When asked about the PR firm's role in the Taxpayer Right to Vote Act, Larsen acknowledged that they "may be involved as the campaign goes forward," but cautioned that any discussion so far has been preliminary.
The rationale behind the initiative is to protect taxpayers, Larsen said, because CCA programs "are major issues that communities undertake and require millions or billions of public dollars." The proposed initiative, he said, seeks to "ensure that voters and frankly, their descendents who will wind up being responsible for these programs have a say." If the measure passes, Larsen added, voters could still approve CCA programs but with two-thirds of the vote, a supermajority that he contends is "staying in line with many other California requirements."
California Sen. Mark Leno, however, has a very different opinion. "I would hope that Californians would have come to understand that two-thirds vote thresholds are probably more responsible for damage to the state of California in the past 30 years than any other single factor," he said. "To hand a small minority controlling power is anti-democratic. This must be defeated." Leno also said he believes that the initiative would have drastic consequences for CCA programs if it passes.
Meanwhile, local CCA supporters say there is more to this than merely sticking up for taxpayers' rights. If programs like Clean Power SF the CCA initiative currently being developed in San Francisco are fully implemented, then PG&E, which makes good money from its monopoly status, would face some actual competition. Naturally, the powerful utility would have an incentive to eliminate the alternative altogether.

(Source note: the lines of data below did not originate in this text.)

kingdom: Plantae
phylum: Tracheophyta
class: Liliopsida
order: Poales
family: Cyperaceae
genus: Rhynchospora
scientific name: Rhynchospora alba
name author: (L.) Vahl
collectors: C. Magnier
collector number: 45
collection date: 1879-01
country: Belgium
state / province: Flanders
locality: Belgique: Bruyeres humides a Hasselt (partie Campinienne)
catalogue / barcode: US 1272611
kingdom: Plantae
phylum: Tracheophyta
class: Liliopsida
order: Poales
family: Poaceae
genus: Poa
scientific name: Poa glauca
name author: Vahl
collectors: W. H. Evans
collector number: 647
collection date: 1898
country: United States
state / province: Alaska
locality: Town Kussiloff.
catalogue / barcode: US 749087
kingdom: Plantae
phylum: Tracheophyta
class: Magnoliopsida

Under the current system, PG&E "has to rely on the elected officials to kill CCA, and its much harder ... to do that," says John Rizzo of the San Francisco Bay Chapter of the Sierra Club. But if the Taxpayers Right to Vote Act is enshrined in state law, "they could just pour in money and spread propaganda. Particularly the two-thirds requirement is just outrageous it basically makes it impossible" to secure approval for any step toward CCA implementation.
"It's a nasty ballot initiative," Mike Campbell, director of San Francisco's CCA at the Public Utilities Commission, told us. "I think it's clearly aimed at the heart of CCA." Campbell added that while he has been in discussion with SFPUC staff and others involved in hammering out Clean Power SF, he wasn't at liberty to discuss a strategy for fighting the proposed initiative just yet.
Ross Mirkarimi, who chairs the city's Local Agency Formation Commission the body tasked with working in tandem with the SFPUC to implement San Francisco's CCA called the proposal "heinous and yet I expect nothing less from PG&E.
"They can try to win by well-funded misinformation blitzkrieg," Mirkarimi noted. "If they're able to spend $10 million without blinking here in San Francisco [on defeating a public power measure], they're poised to spend tens of millions on this. As a state battleground, this elevates the fight that much more. We have to act in solidarity with other municipalities. We should be well-armed in repudiation of this effort."
There may be ways to attack the initiative in advance. The CCA legislation bars private utilities from seeking to undermine local CCA efforts. Assembly Member Tom Ammiano told us that the Legislature should look at how PG&E could be blocked from mounting a statewide effort to kill CCAs. "I think there's some potential there," he said.
Julian Davis, who chaired the Prop. H campaign for public power last year, said he found the proposal very worrisome. "If you shut down community choice, you're shutting down one of the major vehicles for clean energy," he said.